Let me know if I should be doing something differently

OP posts:
ReginaaPhalange · 20/09/2020 22:04

@ALLIS0N you couldn't be further from the truth. I've already mentioned in previous posts that my parent (and I've not confirmed if it's my mum or dad) has pulled my gran up in the past about the behaviour and she keeps doing it..

OP posts:
Justnormajean · 20/09/2020 22:14

She’s a nasty piece of work, and doesn’t deserve you in her life.
I once sat next to a couple at a dinner, and my jaw was on the floor when they openly told me they only had 2 grandchildren, because their other grandchildren were adopted, so not real family. Nasty little fascists, and said so much about them.

ALLIS0N · 20/09/2020 22:19

I’m sorry if I’ve got it wrong. But Im wondering why your parent didn’t take action when your GM went on treating The rest of you so badly.

What would you do if a relative of yours treated your husband and children like that?

Shizzlestix · 20/09/2020 22:53

I would not make any more effort with her again. She has treated you appallingly.

JukeBoxHero · 20/09/2020 23:14

I grew up with this. My cousin was golden child. I remember visiting one day when I was quite young. My dad had bought me a lovely silver bracelet. My grandfather admired it and asked where it was from, I told him and he then called over my cousin, gave her the money it had cost and sent her off into town to buy one. Dad hit the roof (these were my maternal grandparents) and said either treat us equally or not at all.
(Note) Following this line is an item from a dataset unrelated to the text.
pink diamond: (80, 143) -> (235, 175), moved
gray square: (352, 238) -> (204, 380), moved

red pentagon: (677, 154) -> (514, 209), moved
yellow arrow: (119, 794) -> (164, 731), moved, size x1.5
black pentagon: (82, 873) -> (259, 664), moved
I didn't have much of a relationship with them after that. Cousin remained golden child and tbh I didn't really care as I was close to my paternal Nan. Visited occasionally with my mum but that side of the family remained at arms length.
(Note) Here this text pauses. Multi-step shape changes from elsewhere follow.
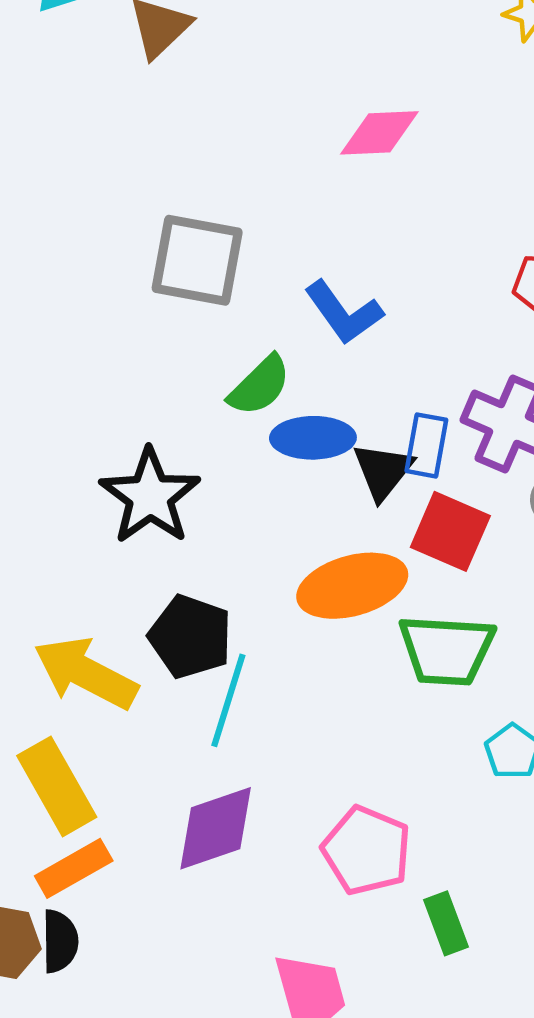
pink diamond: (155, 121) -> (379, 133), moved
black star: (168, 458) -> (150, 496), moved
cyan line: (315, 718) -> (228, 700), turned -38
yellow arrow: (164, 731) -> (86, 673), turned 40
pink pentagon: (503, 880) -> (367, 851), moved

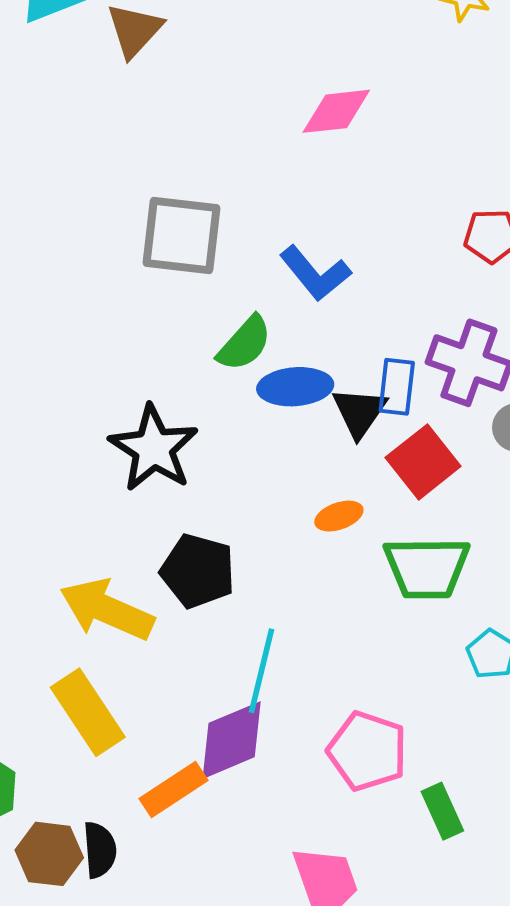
red square: (450, 531) -> (423, 462), turned 32
orange ellipse: (352, 586) -> (339, 516), size x0.5
cyan line: (228, 700) -> (262, 671), moved
orange rectangle: (74, 868) -> (173, 790), moved

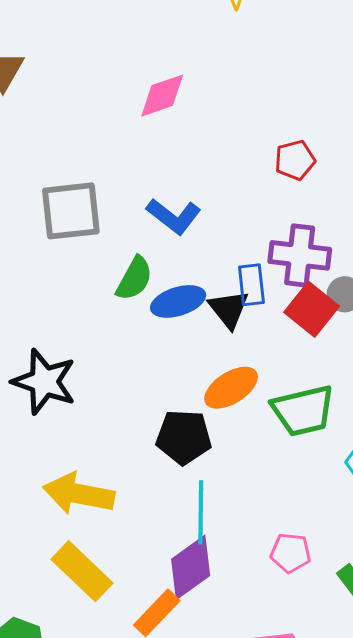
black star: (154, 448) -> (44, 382), moved
red square: (423, 462) -> (312, 309), moved
orange ellipse: (339, 516) -> (231, 388), size x1.6
black pentagon: (198, 571) -> (184, 437), moved
pink pentagon: (367, 751) -> (291, 553), size x0.7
Walk away. It's not worth the head space.

ReginaaPhalange · 20/09/2020 23:20

@ALLIS0N sorry if I've not made myself clear in previous posts, but my parents have made it abundantly clear that her behaviour is out of line. They have spoken to her several times. We get no apologies from her or any effort. I've always tried to be the bigger person, but now it's just grating on me.

OP posts:
Porcupineinwaiting · 20/09/2020 23:23

Stop trying to be the bigger person. You ARE the bigger person, doesnt mean you need this shit in your life. Drop her like a hot potato.

ALLIS0N · 20/09/2020 23:37

I agree with @Porcupineinwaiting, you have been very patient over the years with her. At some point one of you has to draw the line with her. And it looks like that needs to be you.
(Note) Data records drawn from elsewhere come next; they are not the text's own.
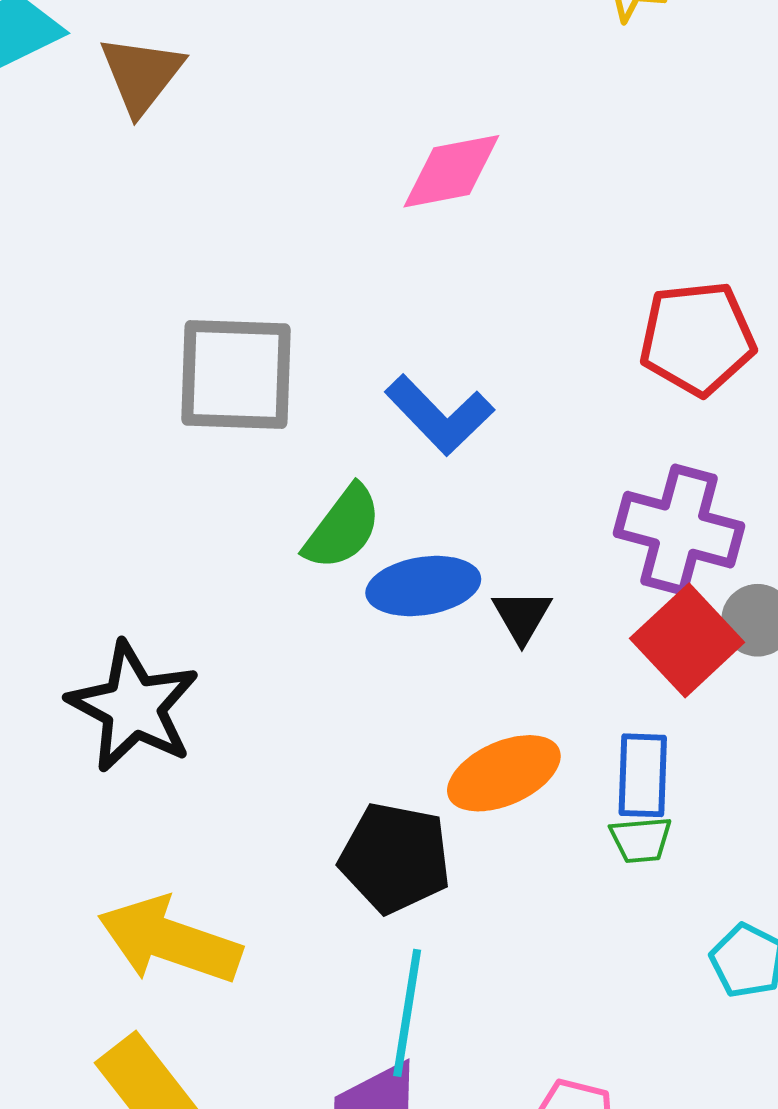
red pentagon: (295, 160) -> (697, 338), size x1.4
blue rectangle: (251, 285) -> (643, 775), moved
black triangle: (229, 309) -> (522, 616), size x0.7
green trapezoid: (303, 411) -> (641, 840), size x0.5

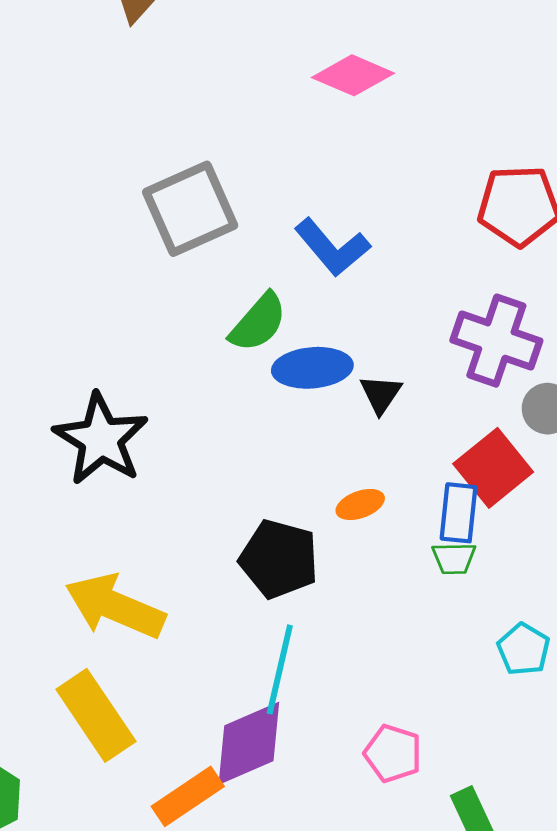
pink diamond: (451, 171) -> (353, 75), turned 30
gray square: (236, 375) -> (190, 209), turned -30
red square: (687, 640) -> (493, 468), moved
orange ellipse: (504, 773) -> (360, 504), size x0.6

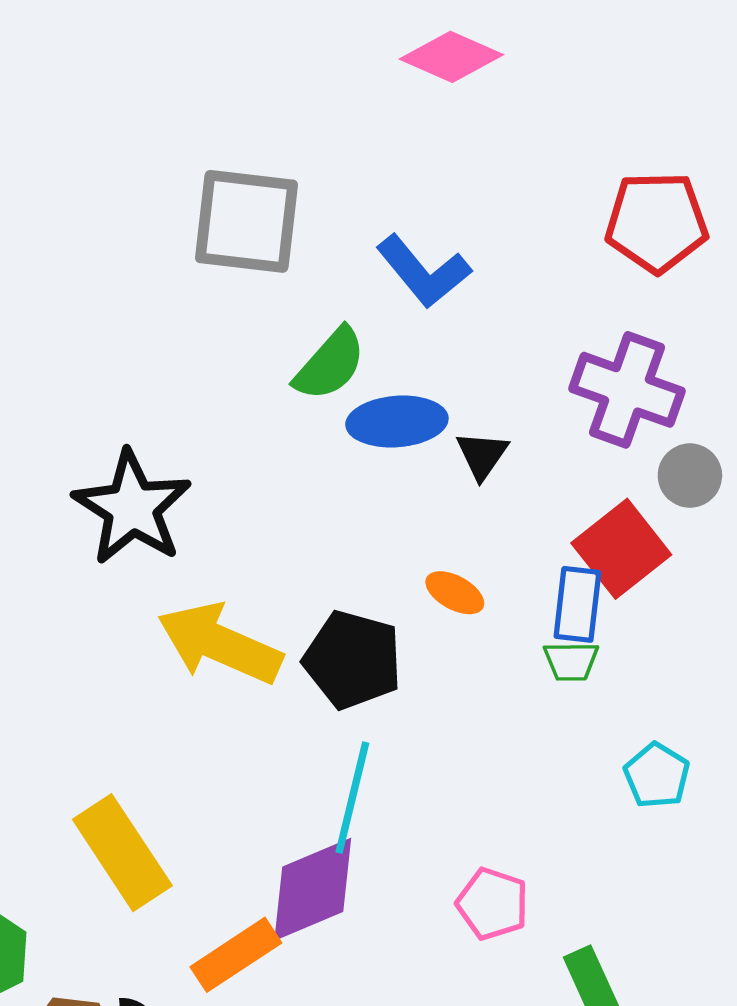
gray square: (190, 209) -> (247, 221), turned 30
orange ellipse: (360, 504) -> (455, 593), turned 48
yellow arrow: (115, 606) -> (220, 644), moved

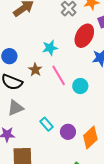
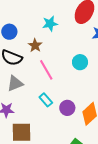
pink line: (59, 75) -> (46, 70), moved

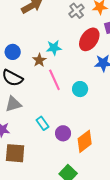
brown star: (35, 45) -> (39, 60), moved
pink line: (46, 70) -> (54, 80), moved

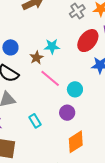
pink line: (54, 80) -> (50, 78), turned -30
purple circle: (63, 133) -> (67, 113), moved

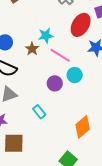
pink line: (50, 78) -> (60, 55), moved
purple circle: (67, 113) -> (55, 83), moved

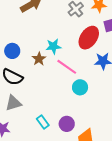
purple circle: (55, 83) -> (67, 124), moved

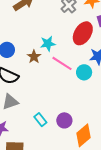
cyan circle: (80, 87) -> (84, 72), moved

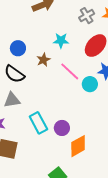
cyan star: (48, 44) -> (61, 41), moved
cyan rectangle: (40, 120) -> (38, 123), size x1.5

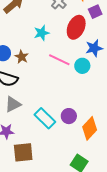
brown star: (43, 60) -> (22, 57), moved

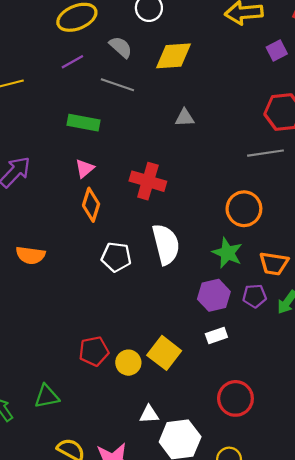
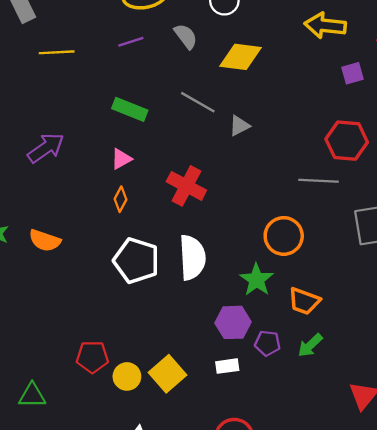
gray line: (117, 85) -> (198, 102), moved
gray triangle: (185, 118) -> (239, 126), turned -36
orange diamond: (91, 205) -> (120, 199), size x0.7
white pentagon: (116, 257) -> (136, 261), size x1.4
purple pentagon: (255, 296) -> (268, 343), moved

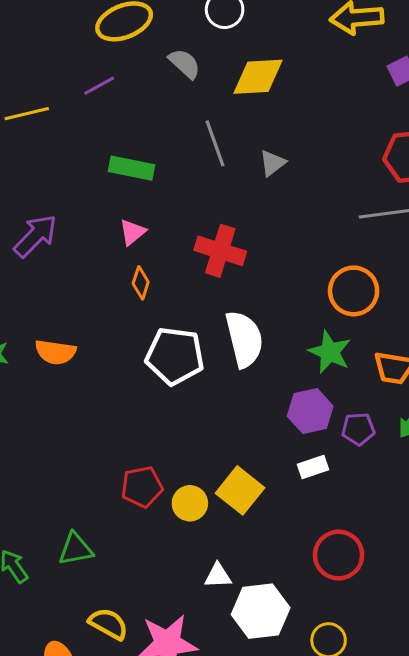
purple line: (131, 42) -> (99, 86), moved
gray line: (198, 102) -> (215, 143), turned 51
I’m sorry I know it’s not easy, we are trained to put up with a lot from older relatives.

I’m also adopted and my paternal grandmother hated my sibling and I and our mother. Apparently she once told her to “ get these little bastards out of my house “. She died when I was about 8 so I don’t remember any of this, thank goodness.

Apparently she was a piece of work to everyone.

TheDuchessofMalfy · 20/09/2020 23:40

That’s awful OP.

I’m not sure I’d be bothering either.

My kids are the only born grandchildren on exh’s (there are six other grandchildren) and I can say for absolutely sure that all are treated completely equally by ex MIL and were by late ex FIL. Which is how it should be!